Exercise aim ▸
From the records below, give the number of lines that contain the string "Left", without any other text.

Pixel coordinate listings ▸
----

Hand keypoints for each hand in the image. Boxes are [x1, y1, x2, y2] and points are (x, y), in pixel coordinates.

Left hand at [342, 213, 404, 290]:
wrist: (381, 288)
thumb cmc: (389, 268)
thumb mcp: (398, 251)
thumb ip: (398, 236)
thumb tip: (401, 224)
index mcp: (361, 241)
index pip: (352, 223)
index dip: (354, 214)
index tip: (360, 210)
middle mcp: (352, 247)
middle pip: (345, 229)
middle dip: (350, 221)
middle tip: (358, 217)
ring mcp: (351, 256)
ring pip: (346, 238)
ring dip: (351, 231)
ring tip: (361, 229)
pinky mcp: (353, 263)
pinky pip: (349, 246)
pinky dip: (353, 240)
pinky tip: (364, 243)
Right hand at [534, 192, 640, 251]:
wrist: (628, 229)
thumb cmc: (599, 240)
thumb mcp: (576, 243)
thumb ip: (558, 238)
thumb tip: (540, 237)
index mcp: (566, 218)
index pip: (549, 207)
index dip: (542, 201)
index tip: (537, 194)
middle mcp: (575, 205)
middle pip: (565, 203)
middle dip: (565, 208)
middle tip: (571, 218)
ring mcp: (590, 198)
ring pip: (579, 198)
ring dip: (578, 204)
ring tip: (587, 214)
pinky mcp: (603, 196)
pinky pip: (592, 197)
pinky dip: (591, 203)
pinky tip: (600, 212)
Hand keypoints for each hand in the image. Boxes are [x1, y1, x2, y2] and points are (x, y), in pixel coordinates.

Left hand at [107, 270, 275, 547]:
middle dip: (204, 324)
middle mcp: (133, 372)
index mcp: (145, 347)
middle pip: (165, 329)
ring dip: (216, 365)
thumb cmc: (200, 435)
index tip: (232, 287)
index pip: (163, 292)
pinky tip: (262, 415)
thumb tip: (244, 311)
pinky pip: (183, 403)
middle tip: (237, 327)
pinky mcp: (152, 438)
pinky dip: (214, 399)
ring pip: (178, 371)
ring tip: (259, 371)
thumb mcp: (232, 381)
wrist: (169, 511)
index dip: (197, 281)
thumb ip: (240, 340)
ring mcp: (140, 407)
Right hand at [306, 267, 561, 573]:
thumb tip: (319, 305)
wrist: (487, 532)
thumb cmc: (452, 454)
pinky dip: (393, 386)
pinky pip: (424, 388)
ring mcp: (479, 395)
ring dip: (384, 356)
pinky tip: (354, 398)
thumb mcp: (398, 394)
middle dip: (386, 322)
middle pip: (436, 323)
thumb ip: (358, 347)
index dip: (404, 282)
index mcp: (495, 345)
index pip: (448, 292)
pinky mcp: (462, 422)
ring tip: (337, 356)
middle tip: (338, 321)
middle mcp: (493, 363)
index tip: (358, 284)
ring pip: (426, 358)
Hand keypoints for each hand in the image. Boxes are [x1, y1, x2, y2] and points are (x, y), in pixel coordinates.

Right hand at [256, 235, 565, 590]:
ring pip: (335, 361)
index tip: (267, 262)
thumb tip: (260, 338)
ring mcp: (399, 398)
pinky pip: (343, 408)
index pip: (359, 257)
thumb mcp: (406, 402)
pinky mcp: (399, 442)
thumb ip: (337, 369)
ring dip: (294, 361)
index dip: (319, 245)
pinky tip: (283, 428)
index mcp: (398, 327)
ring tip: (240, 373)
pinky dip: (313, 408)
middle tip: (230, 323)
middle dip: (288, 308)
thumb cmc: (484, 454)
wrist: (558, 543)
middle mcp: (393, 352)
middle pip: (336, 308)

----

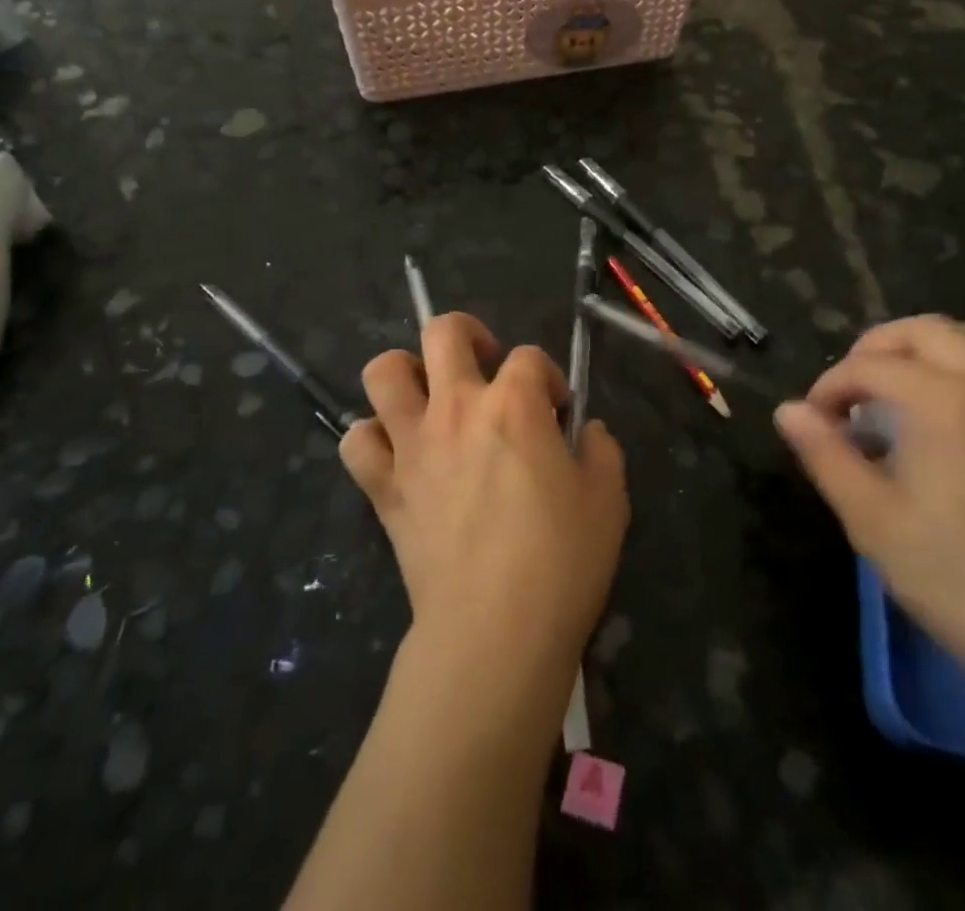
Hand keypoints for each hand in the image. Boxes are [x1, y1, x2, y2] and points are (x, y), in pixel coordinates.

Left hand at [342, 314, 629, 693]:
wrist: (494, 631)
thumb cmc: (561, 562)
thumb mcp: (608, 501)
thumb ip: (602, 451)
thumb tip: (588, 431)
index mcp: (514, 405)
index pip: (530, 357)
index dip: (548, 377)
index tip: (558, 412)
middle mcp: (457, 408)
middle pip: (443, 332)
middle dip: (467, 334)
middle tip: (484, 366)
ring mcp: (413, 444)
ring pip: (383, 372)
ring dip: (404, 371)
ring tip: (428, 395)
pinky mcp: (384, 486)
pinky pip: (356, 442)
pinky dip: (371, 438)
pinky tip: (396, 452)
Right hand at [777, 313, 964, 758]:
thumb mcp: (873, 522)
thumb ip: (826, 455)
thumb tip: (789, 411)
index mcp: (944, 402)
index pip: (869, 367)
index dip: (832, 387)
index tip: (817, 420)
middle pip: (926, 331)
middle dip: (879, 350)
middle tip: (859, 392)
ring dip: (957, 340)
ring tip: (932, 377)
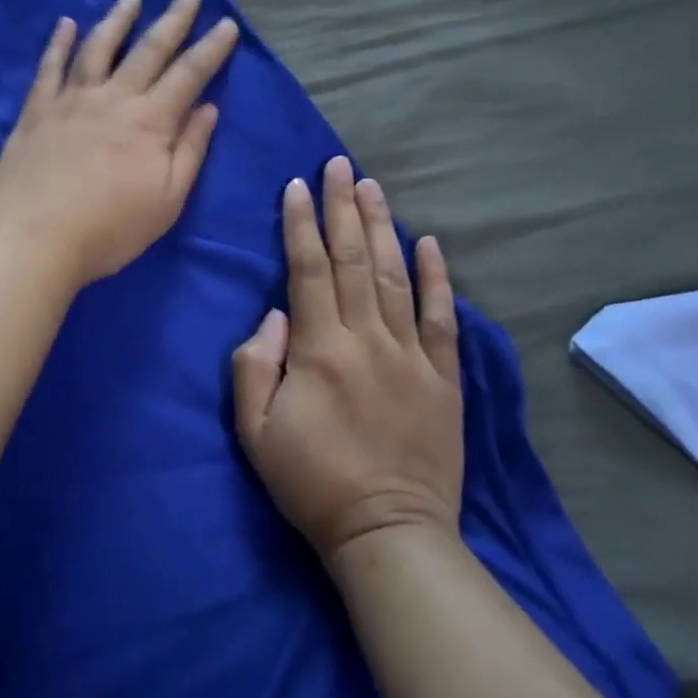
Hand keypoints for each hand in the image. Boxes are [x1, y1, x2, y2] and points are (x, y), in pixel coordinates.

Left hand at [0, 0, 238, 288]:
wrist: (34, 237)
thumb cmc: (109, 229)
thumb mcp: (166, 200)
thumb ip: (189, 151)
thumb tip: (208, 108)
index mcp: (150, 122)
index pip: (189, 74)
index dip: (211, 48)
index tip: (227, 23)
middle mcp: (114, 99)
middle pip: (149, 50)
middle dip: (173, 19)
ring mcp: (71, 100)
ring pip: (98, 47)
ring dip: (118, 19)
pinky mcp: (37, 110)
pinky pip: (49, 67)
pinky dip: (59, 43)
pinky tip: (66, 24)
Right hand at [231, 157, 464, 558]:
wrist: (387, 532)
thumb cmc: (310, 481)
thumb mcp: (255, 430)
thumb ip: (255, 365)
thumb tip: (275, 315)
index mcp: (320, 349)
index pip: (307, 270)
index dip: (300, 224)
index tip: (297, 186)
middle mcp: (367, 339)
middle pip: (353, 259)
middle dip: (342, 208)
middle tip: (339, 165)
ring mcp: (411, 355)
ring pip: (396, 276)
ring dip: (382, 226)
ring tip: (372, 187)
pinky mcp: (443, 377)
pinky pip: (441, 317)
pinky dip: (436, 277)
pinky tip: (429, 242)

----

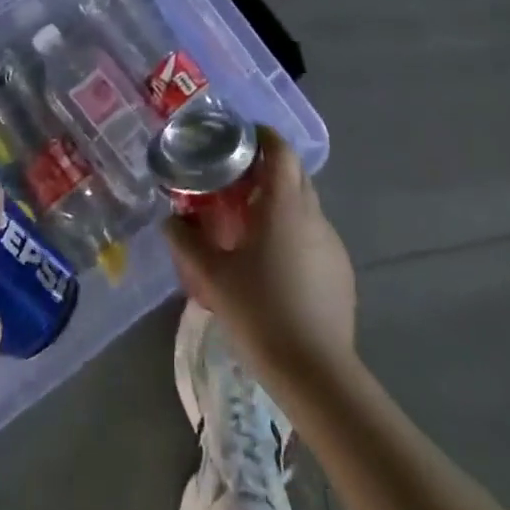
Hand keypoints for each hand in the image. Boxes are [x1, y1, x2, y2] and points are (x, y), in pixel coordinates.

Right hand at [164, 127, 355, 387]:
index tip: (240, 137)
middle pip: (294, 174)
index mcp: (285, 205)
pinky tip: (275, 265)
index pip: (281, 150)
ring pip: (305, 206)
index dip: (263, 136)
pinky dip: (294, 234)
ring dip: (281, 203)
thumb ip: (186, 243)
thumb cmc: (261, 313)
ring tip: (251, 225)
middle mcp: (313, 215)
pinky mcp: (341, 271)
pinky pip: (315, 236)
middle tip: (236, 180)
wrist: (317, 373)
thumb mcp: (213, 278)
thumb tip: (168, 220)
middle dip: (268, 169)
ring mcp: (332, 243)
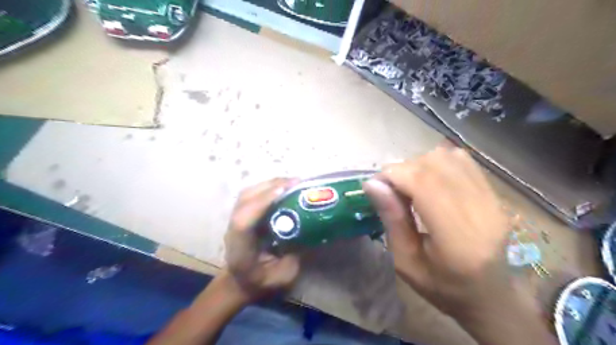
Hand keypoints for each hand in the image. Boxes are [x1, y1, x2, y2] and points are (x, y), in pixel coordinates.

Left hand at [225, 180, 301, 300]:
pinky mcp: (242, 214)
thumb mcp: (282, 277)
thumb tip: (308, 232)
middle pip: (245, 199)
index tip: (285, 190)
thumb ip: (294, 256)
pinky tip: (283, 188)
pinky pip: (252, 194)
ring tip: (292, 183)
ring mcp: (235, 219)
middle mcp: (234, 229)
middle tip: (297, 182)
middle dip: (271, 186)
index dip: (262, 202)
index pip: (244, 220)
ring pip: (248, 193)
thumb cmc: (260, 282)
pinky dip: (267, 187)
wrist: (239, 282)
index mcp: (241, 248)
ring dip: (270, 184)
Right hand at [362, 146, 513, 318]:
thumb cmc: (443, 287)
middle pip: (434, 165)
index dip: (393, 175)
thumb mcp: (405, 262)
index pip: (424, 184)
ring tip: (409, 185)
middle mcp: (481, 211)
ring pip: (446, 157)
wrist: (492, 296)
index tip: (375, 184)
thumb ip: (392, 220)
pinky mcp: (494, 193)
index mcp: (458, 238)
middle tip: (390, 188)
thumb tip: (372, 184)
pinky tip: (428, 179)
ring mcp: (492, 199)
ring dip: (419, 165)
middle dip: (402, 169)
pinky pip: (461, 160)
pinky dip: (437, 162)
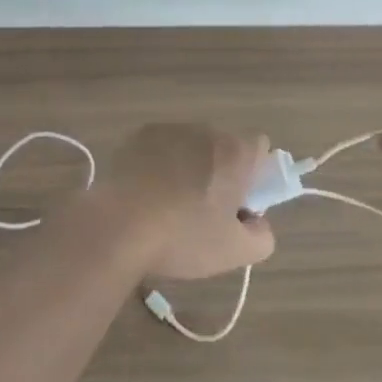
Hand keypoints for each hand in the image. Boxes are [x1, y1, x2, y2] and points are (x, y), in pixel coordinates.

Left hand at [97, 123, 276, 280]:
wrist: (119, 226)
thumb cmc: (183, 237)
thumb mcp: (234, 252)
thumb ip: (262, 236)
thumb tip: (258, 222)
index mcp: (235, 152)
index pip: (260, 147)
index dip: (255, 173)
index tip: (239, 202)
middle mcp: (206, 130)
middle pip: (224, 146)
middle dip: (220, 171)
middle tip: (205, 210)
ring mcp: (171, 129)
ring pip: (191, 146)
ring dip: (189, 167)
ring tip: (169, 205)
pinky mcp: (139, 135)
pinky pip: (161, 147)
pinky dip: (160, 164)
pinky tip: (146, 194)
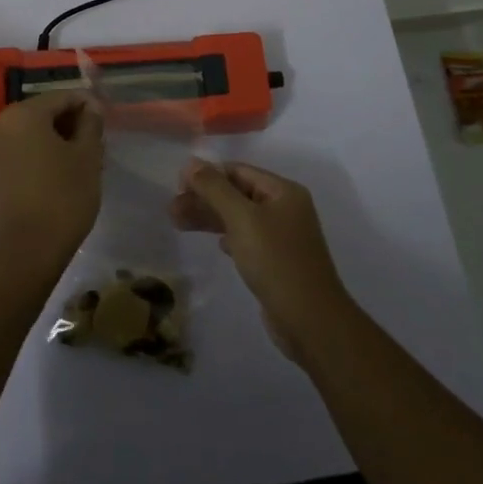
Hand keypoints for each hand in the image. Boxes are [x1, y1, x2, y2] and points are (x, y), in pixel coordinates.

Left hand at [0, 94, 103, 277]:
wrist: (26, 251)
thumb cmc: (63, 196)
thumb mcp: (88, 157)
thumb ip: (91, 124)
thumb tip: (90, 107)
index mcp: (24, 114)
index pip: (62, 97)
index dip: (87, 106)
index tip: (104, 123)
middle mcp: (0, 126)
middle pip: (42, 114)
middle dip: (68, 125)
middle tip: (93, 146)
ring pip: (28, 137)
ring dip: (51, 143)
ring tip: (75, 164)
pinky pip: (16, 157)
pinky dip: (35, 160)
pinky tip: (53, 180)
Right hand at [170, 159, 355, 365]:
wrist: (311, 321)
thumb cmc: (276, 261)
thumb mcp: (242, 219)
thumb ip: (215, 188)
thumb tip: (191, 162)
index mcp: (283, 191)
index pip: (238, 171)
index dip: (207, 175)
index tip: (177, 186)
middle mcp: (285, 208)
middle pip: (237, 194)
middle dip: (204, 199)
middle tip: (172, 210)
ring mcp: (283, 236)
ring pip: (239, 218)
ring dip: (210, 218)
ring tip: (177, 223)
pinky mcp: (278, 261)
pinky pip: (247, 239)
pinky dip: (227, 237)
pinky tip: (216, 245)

----

Answer for this exercise ▸
7